Exercise requirements:
1) List every command that the DaLi job-running guide below shows after a $ prompt.
2) Extend the guide on running jobs on DaLi, picking up after its final sentence about the default requested time.

Source passage:
◆ ◆ ◆ ◆ ◆ ◆ ◆
Running jobs on DaLi

This section of DaLi user guide is about running computations on the DaLi compute nodes. All jobs running on compute nodes consume Service Units (SUs); see RCC Service Units for more information.

Login nodes vs. compute nodes

Once you have connected to DaLi, you may work on one of the login nodes. Login nodes may be used for compiling and debugging code, installing software, editing and managing files, submitting jobs, or any other work that is not long-running or computationally intensive. Login nodes should not be used for computionally intensive work.

The Midway compute cluster, including DaLi, uses a scheduler to manage requests for access to compute resources. These requests are called jobs. In particular, we use the Slurm resource manager to schedule jobs as well as interactive access to compute nodes.

Here, we give the essential information you need to know to start computing on Midway. For more detailed information on running specialized compute jobs, see Running jobs on Midway.

Service Units and Allocations

Service Units (SUs) are a measure of the amount of computing resources consumed on a compute cluster. Computing resources in a compute cluster include processing units (also called CPUs or cores), memory, and Graphical Processing Units (GPUs). The aim of the Service Unit (SU) is to provide a “fair” account of computing resources. For more information, please refer to the RCC Service Units webpage.

An “allocation” is a quantity of computing time (SUs) and storage resources that are granted to a group of users, usually a lab managed by a principal investigator (PI). Without an allocation, you cannot schedule and run jobs on the RCC compute cluster. For more information about SU allocations, see RCC Allocations.

Checking your account balance

The rcchelp tool can be used to check account balances. After logging into Midway, simply type:

$ rcchelp balance

If you are a member of multiple groups, this will display the allocations and usage for all your groups. The rcchelp balance command has a number of options for summarizing allocation usage. For information on these options, type

$ rcchelp balance --help

To see an overall summary of your usage, simply enter:

$ rcchelp usage

You can also get a more detailed breakdown of your usage by job using the --byjob option:

$ rcchelp usage --byjob

For more options available in the rcchelp tool, type

$ rcchelp --help

Types of Compute Nodes

The Midway compute cluster, including DaLi, is made up of compute nodes with a variety architectures and configurations. Currently, DaLi has 30 nodes with the following specifications:

Cluster Partition Compute cores (CPUs) per node Memory Other configuraiton details
Dali dali 2 SkyLake processors (40 CPUs) 64 GB DDR4 EDR and FDR Infiniband interconnect

Interactive Jobs

After submitting an “interactive job” on Midway, the Slurm job scheduler will connect you to a compute node, and will load up an interactive shell environment for you to use on that compute node. This interactive session will persist until you disconnect from the compute node, or until you reach the maximum requested time. The default requested time is 2 hours.
◆ ◆ ◆ ◆ ◆ ◆ ◆
(Lines drawn from a dataset)
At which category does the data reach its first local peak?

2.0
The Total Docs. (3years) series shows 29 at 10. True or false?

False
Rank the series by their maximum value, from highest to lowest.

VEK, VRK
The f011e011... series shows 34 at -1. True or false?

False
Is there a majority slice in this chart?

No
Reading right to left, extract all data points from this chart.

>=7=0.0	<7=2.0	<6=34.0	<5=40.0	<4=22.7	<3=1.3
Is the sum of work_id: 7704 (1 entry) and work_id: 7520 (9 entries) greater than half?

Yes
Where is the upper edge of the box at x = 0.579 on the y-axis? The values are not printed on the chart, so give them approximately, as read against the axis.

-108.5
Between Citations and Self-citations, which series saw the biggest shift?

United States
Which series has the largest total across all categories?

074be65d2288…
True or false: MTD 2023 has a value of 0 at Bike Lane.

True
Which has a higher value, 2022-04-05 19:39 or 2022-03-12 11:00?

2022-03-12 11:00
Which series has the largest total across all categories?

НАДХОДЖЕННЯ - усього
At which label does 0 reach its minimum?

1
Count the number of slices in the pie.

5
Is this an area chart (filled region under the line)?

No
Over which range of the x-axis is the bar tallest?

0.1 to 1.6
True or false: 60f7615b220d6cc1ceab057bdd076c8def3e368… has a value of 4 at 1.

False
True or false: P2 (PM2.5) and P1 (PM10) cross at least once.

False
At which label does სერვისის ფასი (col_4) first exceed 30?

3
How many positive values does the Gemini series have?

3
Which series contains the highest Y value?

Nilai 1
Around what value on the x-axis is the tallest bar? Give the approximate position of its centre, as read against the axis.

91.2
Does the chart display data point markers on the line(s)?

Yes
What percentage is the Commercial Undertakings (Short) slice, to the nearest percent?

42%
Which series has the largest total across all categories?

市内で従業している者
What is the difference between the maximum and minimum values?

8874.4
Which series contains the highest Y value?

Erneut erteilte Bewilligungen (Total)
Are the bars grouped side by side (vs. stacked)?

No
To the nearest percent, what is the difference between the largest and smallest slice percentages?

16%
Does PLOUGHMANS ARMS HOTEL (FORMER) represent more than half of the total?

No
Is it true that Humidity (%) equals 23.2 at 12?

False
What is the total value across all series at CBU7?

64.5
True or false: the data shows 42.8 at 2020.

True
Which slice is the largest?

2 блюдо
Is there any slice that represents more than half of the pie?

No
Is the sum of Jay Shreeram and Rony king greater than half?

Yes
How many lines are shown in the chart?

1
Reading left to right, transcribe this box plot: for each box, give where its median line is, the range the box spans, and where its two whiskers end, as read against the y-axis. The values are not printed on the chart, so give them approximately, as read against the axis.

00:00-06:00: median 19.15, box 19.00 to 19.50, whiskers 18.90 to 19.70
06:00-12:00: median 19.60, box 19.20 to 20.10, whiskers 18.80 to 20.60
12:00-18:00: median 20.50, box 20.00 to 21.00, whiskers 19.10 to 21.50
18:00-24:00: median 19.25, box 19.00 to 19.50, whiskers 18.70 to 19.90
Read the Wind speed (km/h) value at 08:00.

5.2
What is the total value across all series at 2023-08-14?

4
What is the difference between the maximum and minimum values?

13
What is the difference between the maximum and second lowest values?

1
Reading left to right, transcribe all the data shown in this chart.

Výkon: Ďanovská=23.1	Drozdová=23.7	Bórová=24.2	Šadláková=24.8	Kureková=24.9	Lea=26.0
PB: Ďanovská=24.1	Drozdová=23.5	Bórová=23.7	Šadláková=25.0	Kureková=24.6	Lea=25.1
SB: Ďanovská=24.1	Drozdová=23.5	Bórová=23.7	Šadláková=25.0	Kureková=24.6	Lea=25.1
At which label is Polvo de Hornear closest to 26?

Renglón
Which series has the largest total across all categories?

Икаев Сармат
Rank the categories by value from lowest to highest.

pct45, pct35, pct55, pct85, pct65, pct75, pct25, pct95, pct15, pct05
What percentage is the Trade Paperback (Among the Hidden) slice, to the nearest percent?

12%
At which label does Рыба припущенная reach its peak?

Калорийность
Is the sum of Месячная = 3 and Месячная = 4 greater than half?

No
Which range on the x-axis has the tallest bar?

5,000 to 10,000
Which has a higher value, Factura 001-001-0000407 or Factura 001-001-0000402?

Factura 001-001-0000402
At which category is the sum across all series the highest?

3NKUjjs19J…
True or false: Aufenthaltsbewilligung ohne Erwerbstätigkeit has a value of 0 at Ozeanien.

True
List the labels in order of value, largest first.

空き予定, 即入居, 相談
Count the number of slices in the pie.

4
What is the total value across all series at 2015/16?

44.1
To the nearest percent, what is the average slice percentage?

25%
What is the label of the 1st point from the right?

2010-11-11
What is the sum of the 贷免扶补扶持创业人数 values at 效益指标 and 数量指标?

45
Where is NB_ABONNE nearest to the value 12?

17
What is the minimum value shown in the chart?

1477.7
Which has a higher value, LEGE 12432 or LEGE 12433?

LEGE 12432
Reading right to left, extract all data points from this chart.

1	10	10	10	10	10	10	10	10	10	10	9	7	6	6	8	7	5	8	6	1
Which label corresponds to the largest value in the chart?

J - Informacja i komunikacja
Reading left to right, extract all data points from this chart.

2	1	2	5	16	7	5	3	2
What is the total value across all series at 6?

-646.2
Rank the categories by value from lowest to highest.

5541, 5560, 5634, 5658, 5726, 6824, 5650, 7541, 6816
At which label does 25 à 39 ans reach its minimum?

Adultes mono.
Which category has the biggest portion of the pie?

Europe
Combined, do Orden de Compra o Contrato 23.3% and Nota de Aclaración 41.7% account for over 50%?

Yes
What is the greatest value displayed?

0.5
◆ ◆ ◆ ◆ ◆ ◆ ◆
Per-task outputs:
1)
rcchelp balance
rcchelp balance --help
rcchelp usage
rcchelp usage --byjob
rcchelp --help

2)
sinteractive

The command sinteractive is the recommended Slurm command for requesting an interactive session. As soon as the requested resources become available, sinteractive will do the following:

  • Log in to the node.
  • Change into the directory you were working in.
  • Set up X11 forwarding for displaying graphics.
  • Transfer your current shell environment, including any modules you have previously loaded.

To get started (with the default interactive settings), simply enter sinteractive in the command line:

$ sinteractive

By default, an interactive session times out after 2 hours. If you would like more than 2 hours, be sure to include a --time=HH:MM:SS flag to specify the necessary amount of time. For example, to request an interactive session for 6 hours, run the following command:

$ sinteractive --time=06:00:00

There are many additional options for the sinteractive command, including options to select the number of nodes, the number of cores per node, the amount of memory, and so

$ sinteractive --exclusive --partition=dali --nodes=2 --time=08:00:00

For more details about these and other useful options, read below about the sbatch command, and see Running jobs on midway. Note that all options available in the sbatch command are also available for the sinteractive command.

srun

An alternative to the sinteractive command is the srun command:

$ srun --pty bash

Unlike sinteractive, this command does not set up X11 forwarding, which means you cannot display graphics using srun. Both the srun and sinteractive commands have the same command options.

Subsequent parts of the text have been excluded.